Universal Loving Kindness

This week's practice was universal loving kindness. While reading about universal loving kindness in our text, I especially loved the line that says "to see another, acknowledge another, hear another, be present with another, and feel one with another- a lover, a partner, a friend, a stranger, and even an enemy- is a profound healing gift for oneself and the world" (Dacher, 2006, p. 93). I do believe that practicing universal loving kindness is extremely worthwhile and that these things would indeed help heal ourselves as well as heal the world. The text also gives an example of a universal loving kindness mini-practice. After 2 minutes of sitting with eyes closed and resting, you are supposed to repeat the following 4 sentences to yourself for the next 10 minutes:

May all individuals gain freedom from suffering.

May all individuals find sustained health, happiness, and wholeness.

May I assist all individuals in gaining freedom from suffering.

May I assist all individuals in finding health, happiness, and wholeness.

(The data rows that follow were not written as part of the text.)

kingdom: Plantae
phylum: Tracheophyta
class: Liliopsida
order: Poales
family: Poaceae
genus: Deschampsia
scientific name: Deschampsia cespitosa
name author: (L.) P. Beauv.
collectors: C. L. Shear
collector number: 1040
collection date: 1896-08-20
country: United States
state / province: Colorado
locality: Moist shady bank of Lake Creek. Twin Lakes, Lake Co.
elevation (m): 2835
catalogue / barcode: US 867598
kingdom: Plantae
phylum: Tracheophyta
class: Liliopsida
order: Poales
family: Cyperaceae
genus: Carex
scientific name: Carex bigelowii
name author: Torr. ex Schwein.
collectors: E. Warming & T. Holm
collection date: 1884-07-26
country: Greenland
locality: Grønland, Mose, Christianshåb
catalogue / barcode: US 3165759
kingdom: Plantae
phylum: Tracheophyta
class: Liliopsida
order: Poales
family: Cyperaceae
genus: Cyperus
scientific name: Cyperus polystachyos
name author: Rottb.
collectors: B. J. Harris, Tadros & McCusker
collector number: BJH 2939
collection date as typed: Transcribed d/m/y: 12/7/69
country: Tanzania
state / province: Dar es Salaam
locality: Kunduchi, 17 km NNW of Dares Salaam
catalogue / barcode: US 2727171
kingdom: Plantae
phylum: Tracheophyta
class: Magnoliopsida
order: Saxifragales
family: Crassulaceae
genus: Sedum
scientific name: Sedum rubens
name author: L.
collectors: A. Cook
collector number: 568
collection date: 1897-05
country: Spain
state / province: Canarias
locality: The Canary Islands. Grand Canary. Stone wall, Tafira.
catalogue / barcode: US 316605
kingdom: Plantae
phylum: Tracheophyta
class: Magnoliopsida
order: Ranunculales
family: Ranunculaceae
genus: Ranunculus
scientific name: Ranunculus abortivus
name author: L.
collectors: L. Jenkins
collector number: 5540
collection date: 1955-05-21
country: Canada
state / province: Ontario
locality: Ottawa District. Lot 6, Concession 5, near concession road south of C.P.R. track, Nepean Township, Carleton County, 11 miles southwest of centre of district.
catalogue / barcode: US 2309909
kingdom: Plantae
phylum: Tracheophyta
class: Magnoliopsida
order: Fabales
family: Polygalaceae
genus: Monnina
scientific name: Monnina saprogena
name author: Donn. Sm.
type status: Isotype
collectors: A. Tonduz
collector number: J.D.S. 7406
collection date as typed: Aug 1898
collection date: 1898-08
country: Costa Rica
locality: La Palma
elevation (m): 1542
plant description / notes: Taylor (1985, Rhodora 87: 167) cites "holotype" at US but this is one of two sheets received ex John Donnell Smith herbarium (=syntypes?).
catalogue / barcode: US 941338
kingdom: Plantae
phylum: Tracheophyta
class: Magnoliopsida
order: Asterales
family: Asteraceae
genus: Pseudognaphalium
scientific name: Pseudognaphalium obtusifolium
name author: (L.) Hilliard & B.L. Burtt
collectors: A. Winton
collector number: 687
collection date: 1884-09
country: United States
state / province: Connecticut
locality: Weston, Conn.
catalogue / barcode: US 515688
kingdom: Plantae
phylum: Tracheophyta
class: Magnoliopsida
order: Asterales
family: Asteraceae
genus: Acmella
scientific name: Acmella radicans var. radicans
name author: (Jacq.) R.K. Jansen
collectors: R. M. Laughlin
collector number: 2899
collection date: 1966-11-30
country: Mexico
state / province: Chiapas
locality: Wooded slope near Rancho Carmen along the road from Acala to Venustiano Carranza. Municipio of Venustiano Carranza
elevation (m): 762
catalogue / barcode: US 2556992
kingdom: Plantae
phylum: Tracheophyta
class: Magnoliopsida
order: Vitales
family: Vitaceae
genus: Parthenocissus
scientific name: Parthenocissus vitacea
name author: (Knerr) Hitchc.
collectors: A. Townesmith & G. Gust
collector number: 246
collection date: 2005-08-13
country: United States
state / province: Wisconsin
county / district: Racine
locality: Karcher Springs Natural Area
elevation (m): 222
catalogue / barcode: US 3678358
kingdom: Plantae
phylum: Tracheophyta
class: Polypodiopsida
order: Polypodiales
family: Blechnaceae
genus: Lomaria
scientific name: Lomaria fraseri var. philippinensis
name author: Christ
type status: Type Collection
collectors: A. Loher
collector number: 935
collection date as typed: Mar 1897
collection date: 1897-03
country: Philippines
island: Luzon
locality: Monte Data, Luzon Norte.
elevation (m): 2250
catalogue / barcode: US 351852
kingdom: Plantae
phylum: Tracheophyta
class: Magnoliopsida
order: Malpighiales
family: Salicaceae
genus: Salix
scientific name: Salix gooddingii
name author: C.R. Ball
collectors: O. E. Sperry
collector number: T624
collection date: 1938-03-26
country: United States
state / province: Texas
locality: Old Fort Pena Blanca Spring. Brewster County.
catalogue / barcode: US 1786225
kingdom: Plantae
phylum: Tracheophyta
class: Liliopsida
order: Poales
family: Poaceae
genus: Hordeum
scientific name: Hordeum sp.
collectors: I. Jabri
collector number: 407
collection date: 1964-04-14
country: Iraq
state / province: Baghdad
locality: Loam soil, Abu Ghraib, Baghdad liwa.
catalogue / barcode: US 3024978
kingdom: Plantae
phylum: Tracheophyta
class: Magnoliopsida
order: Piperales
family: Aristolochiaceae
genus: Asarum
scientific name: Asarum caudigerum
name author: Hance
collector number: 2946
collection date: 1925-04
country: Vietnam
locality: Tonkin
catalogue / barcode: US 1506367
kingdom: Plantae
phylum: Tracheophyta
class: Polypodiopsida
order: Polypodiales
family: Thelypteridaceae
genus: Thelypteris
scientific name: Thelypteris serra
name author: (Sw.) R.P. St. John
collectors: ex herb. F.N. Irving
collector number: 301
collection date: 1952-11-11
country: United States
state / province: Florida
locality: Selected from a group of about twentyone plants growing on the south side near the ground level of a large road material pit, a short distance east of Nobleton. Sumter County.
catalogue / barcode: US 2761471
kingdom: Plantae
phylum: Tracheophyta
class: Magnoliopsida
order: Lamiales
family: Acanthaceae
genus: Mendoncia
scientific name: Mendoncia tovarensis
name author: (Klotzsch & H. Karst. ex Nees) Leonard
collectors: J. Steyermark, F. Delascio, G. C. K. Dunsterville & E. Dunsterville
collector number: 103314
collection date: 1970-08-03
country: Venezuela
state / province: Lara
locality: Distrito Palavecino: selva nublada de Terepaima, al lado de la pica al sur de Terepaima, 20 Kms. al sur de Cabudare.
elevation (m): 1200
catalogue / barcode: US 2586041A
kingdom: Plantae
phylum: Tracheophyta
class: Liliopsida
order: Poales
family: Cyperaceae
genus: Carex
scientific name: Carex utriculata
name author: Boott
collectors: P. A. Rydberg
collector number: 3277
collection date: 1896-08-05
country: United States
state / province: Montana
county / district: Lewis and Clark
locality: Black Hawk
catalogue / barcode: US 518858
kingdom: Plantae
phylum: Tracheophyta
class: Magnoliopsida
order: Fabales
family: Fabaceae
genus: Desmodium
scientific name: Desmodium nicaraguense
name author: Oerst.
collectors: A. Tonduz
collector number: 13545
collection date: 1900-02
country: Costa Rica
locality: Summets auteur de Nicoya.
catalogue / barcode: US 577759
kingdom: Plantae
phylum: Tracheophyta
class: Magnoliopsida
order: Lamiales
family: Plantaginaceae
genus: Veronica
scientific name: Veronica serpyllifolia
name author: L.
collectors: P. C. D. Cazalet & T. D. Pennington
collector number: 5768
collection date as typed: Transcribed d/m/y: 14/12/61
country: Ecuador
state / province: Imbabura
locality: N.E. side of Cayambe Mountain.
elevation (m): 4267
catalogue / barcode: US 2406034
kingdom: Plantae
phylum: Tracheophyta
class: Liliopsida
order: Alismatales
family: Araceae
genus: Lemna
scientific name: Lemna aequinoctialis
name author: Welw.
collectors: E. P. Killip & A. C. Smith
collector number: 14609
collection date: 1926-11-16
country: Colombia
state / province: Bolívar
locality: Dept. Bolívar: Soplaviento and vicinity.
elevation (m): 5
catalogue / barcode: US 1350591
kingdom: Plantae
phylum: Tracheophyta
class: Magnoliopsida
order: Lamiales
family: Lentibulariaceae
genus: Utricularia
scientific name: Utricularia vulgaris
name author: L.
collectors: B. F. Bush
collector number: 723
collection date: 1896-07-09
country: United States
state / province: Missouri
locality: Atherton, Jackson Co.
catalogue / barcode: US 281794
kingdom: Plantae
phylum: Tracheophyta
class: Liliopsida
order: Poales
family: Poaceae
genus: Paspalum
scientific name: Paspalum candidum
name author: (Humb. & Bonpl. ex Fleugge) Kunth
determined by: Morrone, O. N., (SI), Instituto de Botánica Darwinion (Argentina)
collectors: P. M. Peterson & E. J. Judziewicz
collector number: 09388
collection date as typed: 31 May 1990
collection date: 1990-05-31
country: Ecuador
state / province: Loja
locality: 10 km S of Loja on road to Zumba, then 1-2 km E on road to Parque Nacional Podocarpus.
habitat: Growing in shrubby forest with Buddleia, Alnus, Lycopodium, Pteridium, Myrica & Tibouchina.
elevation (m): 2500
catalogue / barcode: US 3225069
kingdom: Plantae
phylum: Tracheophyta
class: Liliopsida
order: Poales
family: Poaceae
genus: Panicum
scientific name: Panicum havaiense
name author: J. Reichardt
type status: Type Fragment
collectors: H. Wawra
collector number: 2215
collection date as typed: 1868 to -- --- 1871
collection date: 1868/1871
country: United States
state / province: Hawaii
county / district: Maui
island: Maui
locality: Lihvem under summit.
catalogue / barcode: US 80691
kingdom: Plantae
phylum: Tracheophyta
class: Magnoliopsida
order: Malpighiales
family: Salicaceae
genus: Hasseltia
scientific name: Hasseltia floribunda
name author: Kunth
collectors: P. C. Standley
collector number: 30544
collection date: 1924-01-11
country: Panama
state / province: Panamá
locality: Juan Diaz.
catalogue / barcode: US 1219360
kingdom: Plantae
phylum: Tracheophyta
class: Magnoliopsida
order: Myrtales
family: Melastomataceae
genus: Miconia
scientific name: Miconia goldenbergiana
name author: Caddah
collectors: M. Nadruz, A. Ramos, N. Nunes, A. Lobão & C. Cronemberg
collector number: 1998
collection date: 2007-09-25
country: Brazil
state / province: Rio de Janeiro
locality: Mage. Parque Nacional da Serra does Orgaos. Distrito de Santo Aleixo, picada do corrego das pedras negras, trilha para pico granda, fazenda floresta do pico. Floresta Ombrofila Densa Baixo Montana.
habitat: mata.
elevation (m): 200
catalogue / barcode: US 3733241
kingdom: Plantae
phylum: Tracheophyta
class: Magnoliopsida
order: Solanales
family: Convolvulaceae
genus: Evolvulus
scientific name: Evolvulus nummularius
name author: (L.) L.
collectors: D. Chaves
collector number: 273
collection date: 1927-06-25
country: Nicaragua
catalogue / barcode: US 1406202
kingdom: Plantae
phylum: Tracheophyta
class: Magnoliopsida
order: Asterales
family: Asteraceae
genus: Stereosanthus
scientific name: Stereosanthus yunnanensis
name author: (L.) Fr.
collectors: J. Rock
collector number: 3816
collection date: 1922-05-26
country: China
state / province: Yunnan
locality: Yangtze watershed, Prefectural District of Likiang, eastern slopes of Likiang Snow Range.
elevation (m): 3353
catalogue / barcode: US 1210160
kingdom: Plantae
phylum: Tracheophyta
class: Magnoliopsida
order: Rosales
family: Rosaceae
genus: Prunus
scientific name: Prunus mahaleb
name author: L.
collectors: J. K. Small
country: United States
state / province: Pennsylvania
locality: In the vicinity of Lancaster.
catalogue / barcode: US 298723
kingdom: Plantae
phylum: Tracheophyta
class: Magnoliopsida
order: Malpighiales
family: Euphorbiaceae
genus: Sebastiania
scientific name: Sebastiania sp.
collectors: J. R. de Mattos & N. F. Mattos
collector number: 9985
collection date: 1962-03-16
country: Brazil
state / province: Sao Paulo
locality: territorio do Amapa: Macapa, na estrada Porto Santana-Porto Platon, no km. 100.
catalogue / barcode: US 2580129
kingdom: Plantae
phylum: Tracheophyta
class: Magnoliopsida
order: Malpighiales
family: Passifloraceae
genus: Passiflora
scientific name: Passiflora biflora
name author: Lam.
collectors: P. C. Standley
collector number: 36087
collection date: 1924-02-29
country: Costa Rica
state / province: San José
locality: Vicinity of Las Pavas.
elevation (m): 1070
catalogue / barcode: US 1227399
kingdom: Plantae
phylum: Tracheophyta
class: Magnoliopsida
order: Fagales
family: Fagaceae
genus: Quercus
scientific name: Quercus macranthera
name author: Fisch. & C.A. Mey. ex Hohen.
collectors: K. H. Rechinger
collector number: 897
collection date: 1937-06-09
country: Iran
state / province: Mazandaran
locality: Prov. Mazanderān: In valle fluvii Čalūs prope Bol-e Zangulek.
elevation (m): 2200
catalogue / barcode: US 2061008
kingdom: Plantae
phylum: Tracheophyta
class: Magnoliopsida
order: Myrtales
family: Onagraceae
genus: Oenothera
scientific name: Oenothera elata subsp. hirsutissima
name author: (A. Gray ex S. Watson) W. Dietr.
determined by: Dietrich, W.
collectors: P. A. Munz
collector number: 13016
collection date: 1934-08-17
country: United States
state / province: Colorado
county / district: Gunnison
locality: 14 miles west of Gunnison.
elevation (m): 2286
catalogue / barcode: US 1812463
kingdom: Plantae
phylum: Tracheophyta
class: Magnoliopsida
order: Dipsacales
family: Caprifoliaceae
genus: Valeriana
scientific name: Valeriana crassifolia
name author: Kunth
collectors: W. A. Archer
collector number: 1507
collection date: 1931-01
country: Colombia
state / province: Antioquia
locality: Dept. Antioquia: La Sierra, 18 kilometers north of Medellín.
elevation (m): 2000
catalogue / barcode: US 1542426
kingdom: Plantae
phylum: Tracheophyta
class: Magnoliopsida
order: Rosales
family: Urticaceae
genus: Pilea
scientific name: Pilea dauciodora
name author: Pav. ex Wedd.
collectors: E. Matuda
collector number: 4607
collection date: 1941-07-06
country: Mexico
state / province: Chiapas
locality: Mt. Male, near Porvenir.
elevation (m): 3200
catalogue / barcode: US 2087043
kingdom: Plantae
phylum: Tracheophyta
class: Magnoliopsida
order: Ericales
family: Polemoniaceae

I must admit, this was not my favorite practice. While I did feel relaxed and peaceful at the end, I personally thought repeating the same 4 sentences over and over seemed monotonous. I definitely had to focus on staying aware and conscious of what I was saying and not go into robot-Hannah. I think I'm discovering that chanting or repeating the same thing over and over isn't my preferred style of practice. I much prefer the audio-guided practices in the past units where I got to focus on visualizing something instead of just repeating a phrase.

In health and happiness,

Hannah


Source: Dacher, E. S. (2006). Integral health: The path to human flourishing. Laguna Beach, CA: Basic Health Publications, Inc.

Tuesday, May 21, 2013

Loving Kindness vs. The Subtle Mind Exercise

So, once again, I had a hard time with the contemplative exercise this week. (I have begun to realize that I really have a problem quieting my mind :/ ) To me, the subtle mind exercise was even harder than the loving kindness because there was less "guiding," so to speak. In the loving kindness practice, first you are instructed to focus on a loved one, then yourself, then a group...yada yada yada. The point is, I was relaxing my mind but was also constantly alert or actively following the directions. (Basically my mind thought it was still busy, so it didn't seem as awkward for me.) However, in the subtle mind exercise, the focus was to quiet and relax the mind by focusing on my breathing. That's it. No more steps really, no more guiding. Just focus on my breath and don't think. Guess what?! When I'm trying not to think, all I seem to want to do is THINKTHINKTHINK. It must be my mommy-brain taking over, but I tend to continuously think 10 steps ahead of myself. And I know the exercise says to just bring your focus back to your breathing if you get distracted, but I seemed to have to do that constantly! I even caught myself thinking "Up.Down.Up.Down" with each breath, which is obviously not helping to quiet my mind any. So my overall impression is that while this exercise seemed a lot harder, it is probably just because I really need it. I'm definitely going to make this a daily habit from now on since I obviously NEED the practice.